### [Passage shown]
Content starts

Re: Text omission = lost pedagogical opportunity

[David Bowman <dbowman@tiger.gtc.georgetown.ky.us>]

Bob Sciamanda asks how we would conclude the ideal gas law from Boyle's,
Charles', and Gay-Lussac's laws:

> Given for a fixed quantity of ideal gas:
> 1) at constant T,    PV = a constant
> 2) at constant P,   V/T = a constant and
> 3) at constant V,   P/T = a constant    (Obviously, P is absolute
> pressure and T is absolute temperature - all quantities are positive),
> how does one deduce that PV = CT for all states, where C is independent
> of the variables P,V,T?
>
> There is more than one way.  How do you do it?  Above, I refer to a
> particular argument which serves a wider pedagogical purpose.

The method I have in mind is useful in that similar reasoning is used in
later courses when it comes time to introduce the students to the method
of separation of variables for solving homogeneous linear PDEs.

Now 1) implies PV = f(T) (1'), 2) implies V/T = g(P) (2'), and 3) implies
p/T = h(V) (3') for some functions f, g and h, each of only one argument.
Solving 2') for V and substituting into 1'), and solving 3') for P and
substituting into 1') results in PV = f(T) = PTg(P) = TVh(V).  Now divide
all four sides of this triple equality by T.  The result is:
PV/T = f(T)/T = Pg(P) = Vg(V).  Now each of the 2nd, 3rd, and 4th sides of
this triple equality each depend on a single variable, but in each case
that variable is a different one.  The only way for a function of one
variable to be identically equal to another function of a different
variable is for both of these functions to be the same constant function of
its own argument variable.  This is seen by varying one of the variables on
one side of the equation while holding the other variable constant.  The
side whose variable is held constant must *be* constant.  But this constant
is then equal to the 'supposedly' variable function of the other variable.
This function is this thus a constant function.  We repeat this argument
for the other variable on the other side of the equation and conclude that
both functions are the same constant function.

By applying this reasoning pairwise to the various sides of our equality:
f(T)/T = Pg(P) = Vg(V) we conclude that all three expression are the same
constant function C. Substitution of this constant back into our above
equation for PV/T gives PV/T = C.  Multiplying this equation by T gives
the usual form of PV = CT.                                             QED

David Bowman
dbowman@gtc.georgetown.ky.us

Content ends

### [Data supplied]
Content starts

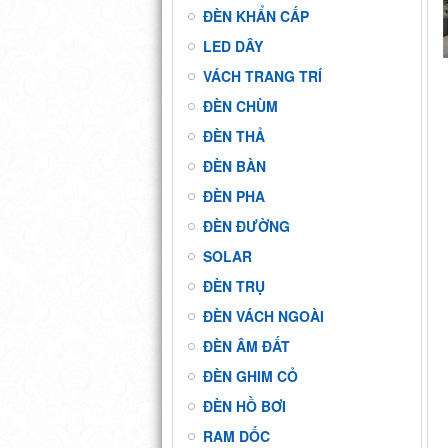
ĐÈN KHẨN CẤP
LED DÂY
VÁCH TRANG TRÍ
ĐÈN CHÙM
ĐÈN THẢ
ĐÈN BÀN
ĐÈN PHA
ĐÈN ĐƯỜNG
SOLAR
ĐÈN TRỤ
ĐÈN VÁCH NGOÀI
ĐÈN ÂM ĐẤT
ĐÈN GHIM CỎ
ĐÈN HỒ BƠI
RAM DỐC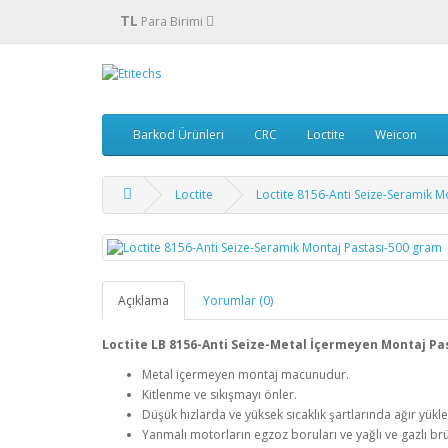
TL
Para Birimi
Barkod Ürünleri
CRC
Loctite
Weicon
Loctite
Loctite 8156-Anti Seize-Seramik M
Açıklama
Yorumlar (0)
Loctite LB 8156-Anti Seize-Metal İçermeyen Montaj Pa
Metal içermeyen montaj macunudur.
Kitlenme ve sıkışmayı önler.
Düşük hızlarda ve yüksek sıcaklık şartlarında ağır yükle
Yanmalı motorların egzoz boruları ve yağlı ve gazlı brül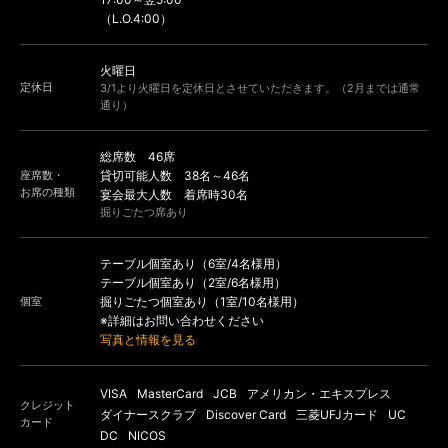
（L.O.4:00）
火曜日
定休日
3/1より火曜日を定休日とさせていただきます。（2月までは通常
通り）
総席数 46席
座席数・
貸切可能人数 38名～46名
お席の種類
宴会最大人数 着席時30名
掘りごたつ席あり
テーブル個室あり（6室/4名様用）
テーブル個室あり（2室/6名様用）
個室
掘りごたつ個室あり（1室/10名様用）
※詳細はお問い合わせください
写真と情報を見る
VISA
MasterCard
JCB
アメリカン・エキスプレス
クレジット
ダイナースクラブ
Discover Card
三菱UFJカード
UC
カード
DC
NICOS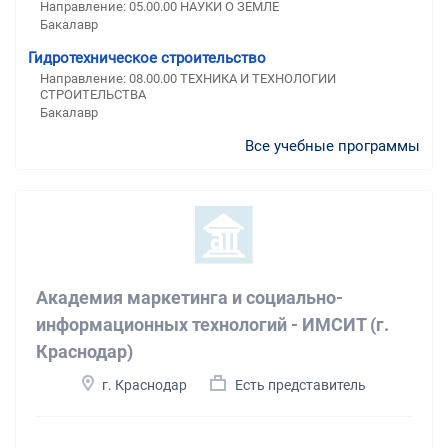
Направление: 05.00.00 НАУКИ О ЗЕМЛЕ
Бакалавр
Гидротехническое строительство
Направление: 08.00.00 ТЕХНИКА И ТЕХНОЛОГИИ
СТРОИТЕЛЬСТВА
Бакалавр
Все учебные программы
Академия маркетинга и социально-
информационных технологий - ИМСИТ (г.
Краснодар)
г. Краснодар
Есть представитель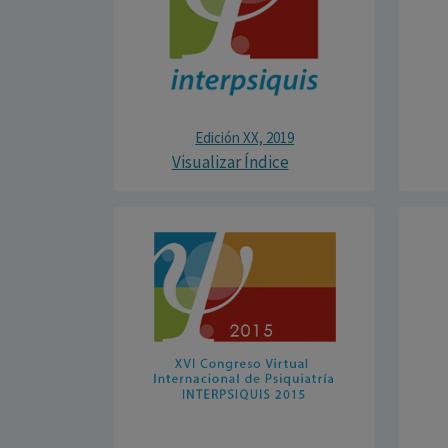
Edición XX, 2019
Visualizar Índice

Content ends
Content starts

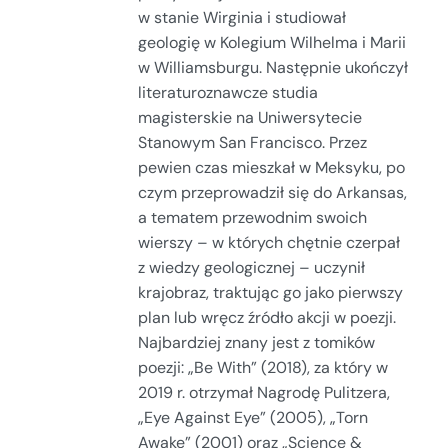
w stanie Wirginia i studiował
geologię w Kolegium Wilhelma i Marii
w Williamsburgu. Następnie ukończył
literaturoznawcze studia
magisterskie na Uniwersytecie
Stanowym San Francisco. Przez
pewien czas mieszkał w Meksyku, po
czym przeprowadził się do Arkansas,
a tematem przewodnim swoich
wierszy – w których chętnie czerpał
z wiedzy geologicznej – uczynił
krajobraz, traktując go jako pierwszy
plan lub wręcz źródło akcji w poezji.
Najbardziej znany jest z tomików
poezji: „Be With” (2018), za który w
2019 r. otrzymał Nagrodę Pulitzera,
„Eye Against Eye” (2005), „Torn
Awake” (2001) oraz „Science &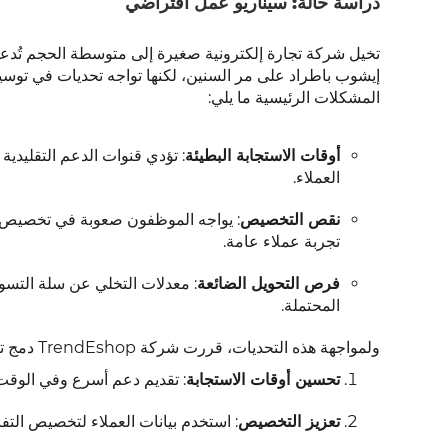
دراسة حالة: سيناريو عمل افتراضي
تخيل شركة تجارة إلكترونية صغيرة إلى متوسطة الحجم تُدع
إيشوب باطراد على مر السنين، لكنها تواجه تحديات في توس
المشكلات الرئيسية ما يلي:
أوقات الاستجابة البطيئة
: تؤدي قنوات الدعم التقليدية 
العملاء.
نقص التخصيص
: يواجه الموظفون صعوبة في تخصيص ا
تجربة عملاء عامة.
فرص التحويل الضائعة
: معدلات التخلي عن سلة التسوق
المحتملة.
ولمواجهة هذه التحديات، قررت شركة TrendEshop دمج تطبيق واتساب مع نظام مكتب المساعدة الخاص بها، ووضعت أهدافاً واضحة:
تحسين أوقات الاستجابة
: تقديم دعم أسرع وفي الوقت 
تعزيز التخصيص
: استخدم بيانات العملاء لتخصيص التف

Content ends

### [Task description]
Copy word for word everything in the ideal gas law post from "Solving 2') for" down to "the other variable.".

### [Result for this task]
Solving 2') for V and substituting into 1'), and solving 3') for P and
substituting into 1') results in PV = f(T) = PTg(P) = TVh(V).  Now divide
all four sides of this triple equality by T.  The result is:
PV/T = f(T)/T = Pg(P) = Vg(V).  Now each of the 2nd, 3rd, and 4th sides of
this triple equality each depend on a single variable, but in each case
that variable is a different one.  The only way for a function of one
variable to be identically equal to another function of a different
variable is for both of these functions to be the same constant function of
its own argument variable.  This is seen by varying one of the variables on
one side of the equation while holding the other variable constant.  The
side whose variable is held constant must *be* constant.  But this constant
is then equal to the 'supposedly' variable function of the other variable.